O vídeo, produzido por Cuamm, (exibido durante o evento e filmado nos campos de desalocados no Sudão do Sul ndr) foi muito comovente, assim como a mensagem das crianças que falaram ao Papa. Vejo que um processo de nascimento está começando a partir dessas pessoas que sofrem. A mudança no Sudão do Sul não virá das elites, mas destas pessoas que tanto sofreram e que poderão dar uma nova visão ao país. Finalmente, eu diria, a celebração da Missa (domingo 5 de fevereiro, no Mausoléu John Garang), que foi muito bem participada, muito animada, com as palavras do Papa sobre a luz do mundo e o sal da terra, que nos ensina que esta graça que recebemos de Deus é uma graça da qual devemos participar e assim também nos tornarmos sal e luz para os outros.
O bispo de Rumbek que caminha com seus fiéis e faz uma peregrinação a pé até Juba, é uma notícia que tem circulado muito no país. Por que isso entrou no coração das pessoas e abalou tanto este gesto?

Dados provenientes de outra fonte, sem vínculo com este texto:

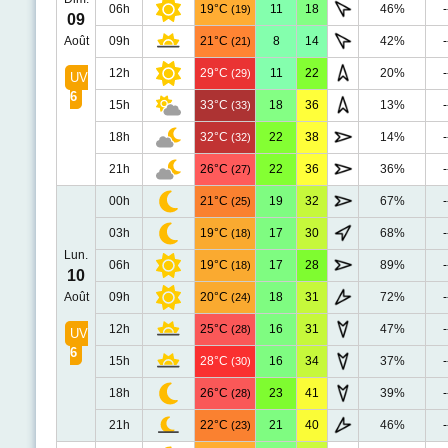
06h
19°C
11
18
46%
-
(19)
09
Août
09h
21°C
8
14
42%
-
(21)
12h
29°C
11
22
20%
-
(29)
UV
6
15h
33°C
18
36
13%
-
(33)
18h
32°C
22
38
14%
-
(32)
21h
26°C
22
36
36%
-
(27)
00h
21°C
19
32
67%
-
(25)
03h
19°C
17
30
68%
-
(18)
Lun.
06h
19°C
17
28
89%
-
(18)
10
Août
09h
20°C
18
31
72%
-
(24)
12h
25°C
16
31
47%
-
(28)
UV
6
15h
28°C
16
34
37%
-
(30)
18h
26°C
23
41
39%
-
(28)
21h
22°C
21
40
46%
-
(23)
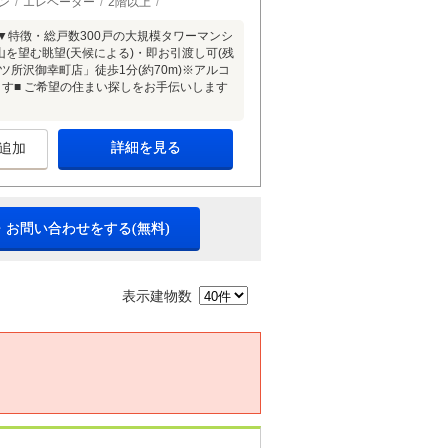
ン
エレベーター
2階以上
▼特徴・総戸数300戸の大規模タワーマンシ
山を望む眺望(天候による)・即お引渡し可(残
所沢御幸町店」徒歩1分(約70m)※アルコ
みます■ ご希望の住まい探しをお手伝いします
詳細を見る
追加
・お問い合わせをする(無料)
表示建物数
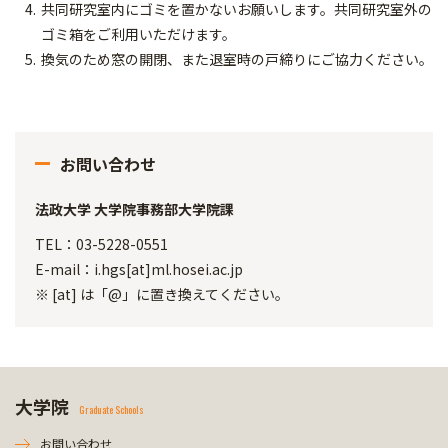
共同研究室内にゴミを置かないお願いします。共同研究室外の
ゴミ箱をご利用いただけます。
換気のため窓の開閉、また退室時の戸締りにご協力ください。
お問い合わせ
法政大学 大学院事務部大学院課
TEL：03-5228-0551
E-mail：i.hgs[at]ml.hosei.ac.jp
※ [at] は「@」に置き換えてください。
大学院
Graduate Schools
お問い合わせ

O Sudão do Sul tem uma história de pessoas deslocadas que caminha, que atravessa o país de um lado para o outro em busca de segurança. Basta pensar durante o conflito quantas pessoas tiveram que deixar suas casas e caminhar por dias e dias por quilômetros para alcançar quem sabe o quê, quem sabe onde, por segurança. Então, ver este grupo caminhando, caminhando em uma direção, em direção a Juba, onde muitas pessoas chegarão por uma razão comum, que é a da visita do Papa, penso que isto deu a visão de um novo Sudão do Sul, formado por pessoas renovadas, que se reconciliaram com o passado, com a história de violência que infelizmente não deve ser esquecida, mas deve ser transformada. Novos caminhos devem ser reabertos para dar esperança à população, e estes jovens que caminharam são uma esperança para todo o Sudão do Sul, eu realmente acredito nisso.

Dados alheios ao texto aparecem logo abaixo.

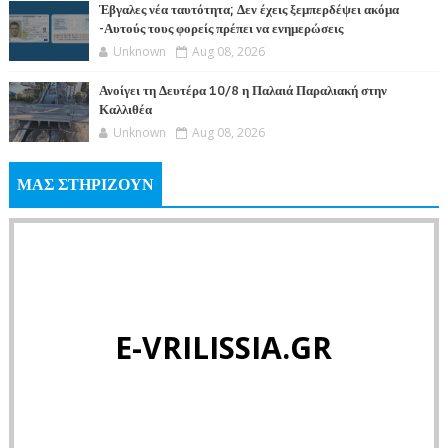
Έβγαλες νέα ταυτότητα; Δεν έχεις ξεμπερδέψει ακόμα
-Αυτούς τους φορείς πρέπει να ενημερώσεις
Unknown
Aug 08, 2026
Ανοίγει τη Δευτέρα 10/8 η Παλαιά Παραλιακή στην
Καλλιθέα
Unknown
Aug 08, 2026
ΜΑΣ ΣΤΗΡΙΖΟΥΝ
E-VRILISSIA.GR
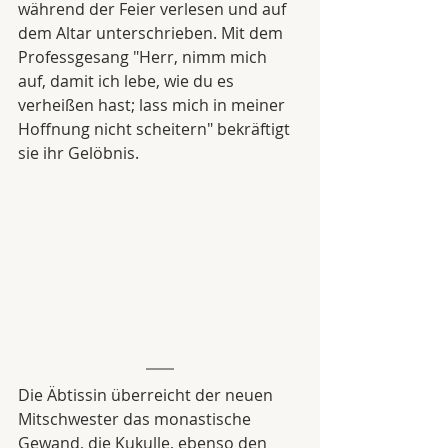
während der Feier verlesen und auf 
dem Altar unterschrieben. Mit dem 
Professgesang "Herr, nimm mich 
auf, damit ich lebe, wie du es 
verheißen hast; lass mich in meiner 
Hoffnung nicht scheitern" bekräftigt 
sie ihr Gelöbnis.
Die Äbtissin überreicht der neuen 
Mitschwester das monastische 
Gewand, die Kukulle, ebenso den 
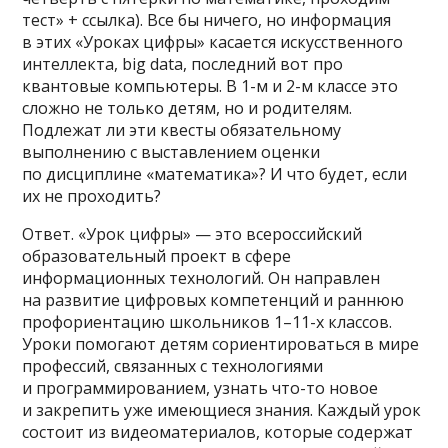
тест» + ссылка). Все бы ничего, но информация
в этих «Уроках цифры» касается искусственного
интеллекта, big data, последний вот про
квантовые компьютеры. В 1-м и 2-м классе это
сложно не только детям, но и родителям.
Подлежат ли эти квесты обязательному
выполнению с выставлением оценки
по дисциплине «математика»? И что будет, если
их не проходить?
Ответ. «Урок цифры» — это всероссийский
образовательный проект в сфере
информационных технологий. Он направлен
на развитие цифровых компетенций и раннюю
профориентацию школьников 1–11-х классов.
Уроки помогают детям сориентироваться в мире
профессий, связанных с технологиями
и программированием, узнать что-то новое
и закрепить уже имеющиеся знания. Каждый урок
состоит из видеоматериалов, которые содержат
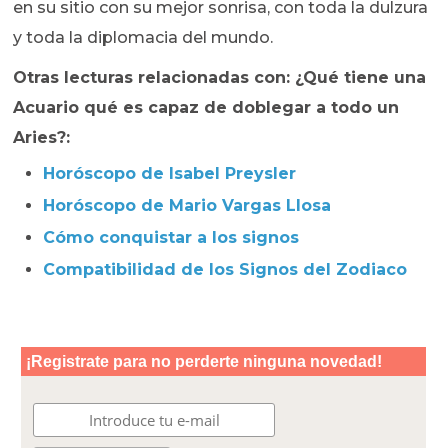
en su sitio con su mejor sonrisa, con toda la dulzura
y toda la diplomacia del mundo.
Otras lecturas relacionadas con: ¿Qué tiene una
Acuario qué es capaz de doblegar a todo un
Aries?:
Horóscopo de Isabel Preysler
Horóscopo de Mario Vargas Llosa
Cómo conquistar a los signos
Compatibilidad de los Signos del Zodiaco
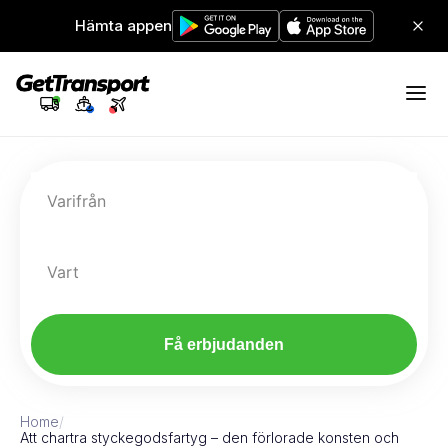
Hämta appen
Varifrån
Vart
Få erbjudanden
Home
/
Att chartra styckegodsfartyg – den förlorade konsten och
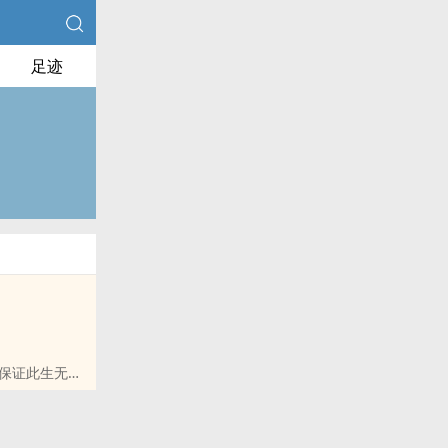
足迹
保证此生无
便就地处决。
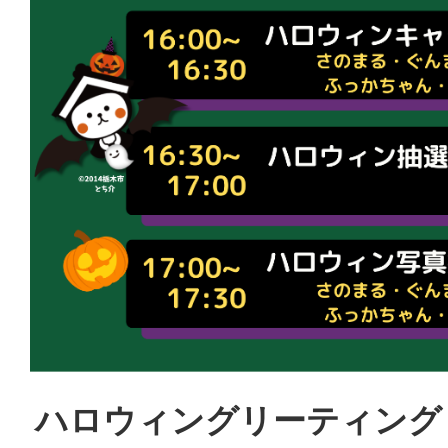
ハロウィングリーティング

Os deslocados, aqueles que não têm absolutamente nada, aqueles que, paradoxalmente, quase nem teriam o direito de ter esperança, encontrando-se com Francisco no Freedom Hall, demonstraram, ao invés disso, que acreditam fortemente na própria esperança, que são eles que realmente querem começar a construí-la, não para mudar sua própria situação, mas para todo o país, para a unidade do Povo. É algo quase incompreensível, mas que o Papa confirmou...

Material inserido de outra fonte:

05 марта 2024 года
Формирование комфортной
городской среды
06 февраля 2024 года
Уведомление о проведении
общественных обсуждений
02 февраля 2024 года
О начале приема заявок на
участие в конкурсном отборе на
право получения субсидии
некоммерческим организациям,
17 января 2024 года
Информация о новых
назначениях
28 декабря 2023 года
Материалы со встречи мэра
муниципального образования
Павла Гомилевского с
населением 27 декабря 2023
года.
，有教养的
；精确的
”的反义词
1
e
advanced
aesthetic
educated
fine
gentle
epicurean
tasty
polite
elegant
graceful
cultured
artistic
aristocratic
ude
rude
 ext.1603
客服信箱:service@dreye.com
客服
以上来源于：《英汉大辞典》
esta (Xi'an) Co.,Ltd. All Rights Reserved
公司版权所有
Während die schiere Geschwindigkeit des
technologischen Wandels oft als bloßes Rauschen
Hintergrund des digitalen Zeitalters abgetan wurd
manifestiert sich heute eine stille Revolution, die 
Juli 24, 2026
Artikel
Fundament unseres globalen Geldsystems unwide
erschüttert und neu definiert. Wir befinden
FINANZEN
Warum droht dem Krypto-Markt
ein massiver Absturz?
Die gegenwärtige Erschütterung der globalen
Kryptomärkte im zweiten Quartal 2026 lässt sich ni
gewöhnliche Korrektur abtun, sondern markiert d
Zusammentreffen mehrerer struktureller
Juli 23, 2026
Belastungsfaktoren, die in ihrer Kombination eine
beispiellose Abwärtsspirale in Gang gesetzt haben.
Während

Sim, é tão incompreensível quanto a fé, e por isso penso que o que foi dito no final do Sínodo africano é realmente verdade, que a África é o pulmão espiritual do mundo. Isto é demonstrado por esta grande fé que os pobres, os mais marginalizados, colocam em Deus e em uma possível humanidade, que é a solidariedade, que é a única forma que os deslocados, refugiados e pessoas que perderam tudo, ainda possam sobreviver, aquela solidariedade que ainda é possível: a solidariedade dos últimos, à qual, como Igreja, devemos estar particularmente próximos.